===== Supplied records

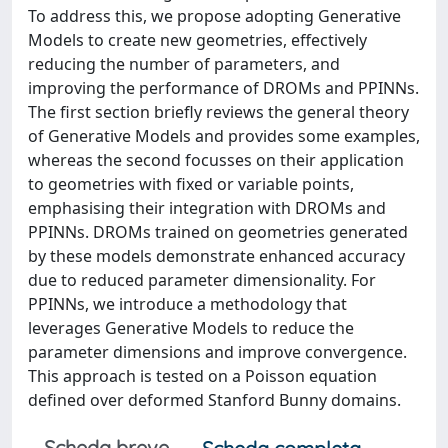
To address this, we propose adopting Generative
Models to create new geometries, effectively
reducing the number of parameters, and
improving the performance of DROMs and PPINNs.
The first section briefly reviews the general theory
of Generative Models and provides some examples,
whereas the second focusses on their application
to geometries with fixed or variable points,
emphasising their integration with DROMs and
PPINNs. DROMs trained on geometries generated
by these models demonstrate enhanced accuracy
due to reduced parameter dimensionality. For
PPINNs, we introduce a methodology that
leverages Generative Models to reduce the
parameter dimensions and improve convergence.
This approach is tested on a Poisson equation
defined over deformed Stanford Bunny domains.
Scheda breve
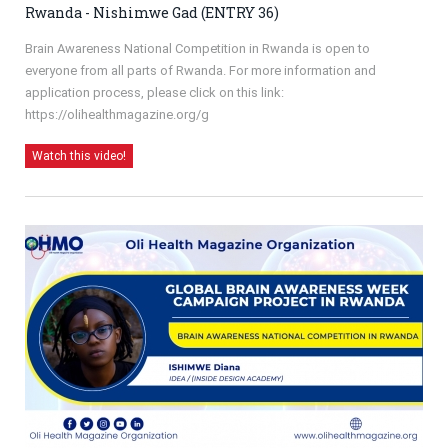
Rwanda - Nishimwe Gad (ENTRY 36)
Brain Awareness National Competition in Rwanda is open to
everyone from all parts of Rwanda. For more information and
application process, please click on this link:
https://olihealthmagazine.org/g
Watch this video!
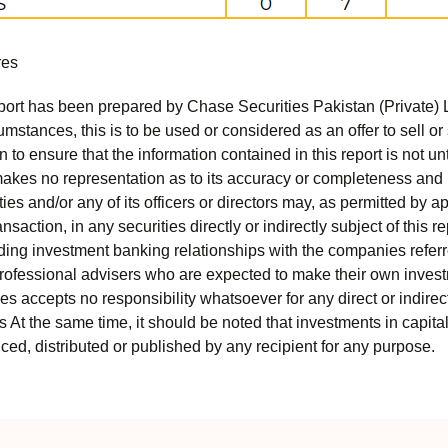
res
port has been prepared by Chase Securities Pakistan (Private) 
mstances, this is to be used or considered as an offer to sell or 
to ensure that the information contained in this report is not unt
kes no representation as to its accuracy or completeness and i
ies and/or any of its officers or directors may, as permitted by a
ansaction, in any securities directly or indirectly subject of thi
uding investment banking relationships with the companies referred
professional advisers who are expected to make their own invest
s accepts no responsibility whatsoever for any direct or indirect
ts At the same time, it should be noted that investments in capita
ed, distributed or published by any recipient for any purpose.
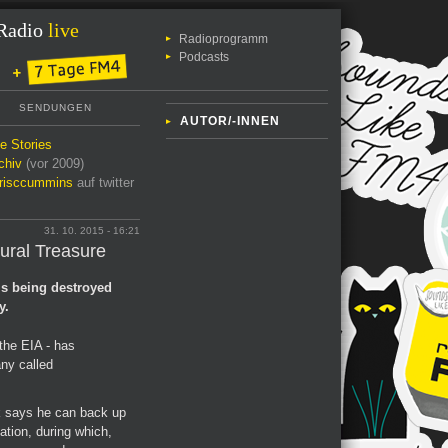
Radio
live
Radioprogramm
Podcasts
SENDUNGEN
AUTOR/-INNEN
le Stories
chiv
(vor 2009)
risccummins
auf twitter
31. 10. 2015 - 16:21
tural Treasure
is being destroyed
y.
the EIA - has
ny called
k says he can back up
gation, during which,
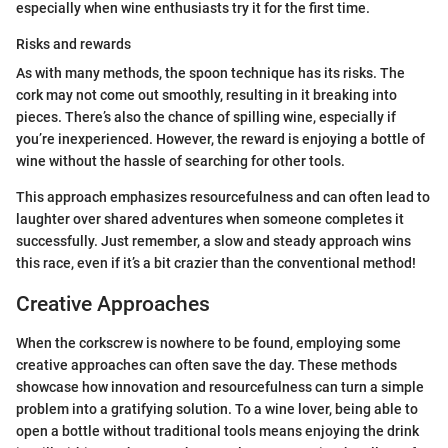
especially when wine enthusiasts try it for the first time.
Risks and rewards
As with many methods, the spoon technique has its risks. The
cork may not come out smoothly, resulting in it breaking into
pieces. There’s also the chance of spilling wine, especially if
you’re inexperienced. However, the reward is enjoying a bottle of
wine without the hassle of searching for other tools.
This approach emphasizes resourcefulness and can often lead to
laughter over shared adventures when someone completes it
successfully. Just remember, a slow and steady approach wins
this race, even if it’s a bit crazier than the conventional method!
Creative Approaches
When the corkscrew is nowhere to be found, employing some
creative approaches can often save the day. These methods
showcase how innovation and resourcefulness can turn a simple
problem into a gratifying solution. To a wine lover, being able to
open a bottle without traditional tools means enjoying the drink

==========

**To do:** The lines above that hold the word "accuracy" should be found and copied out.

**Result of the exercise:**
by these models demonstrate enhanced accuracy
kes no representation as to its accuracy or completeness and i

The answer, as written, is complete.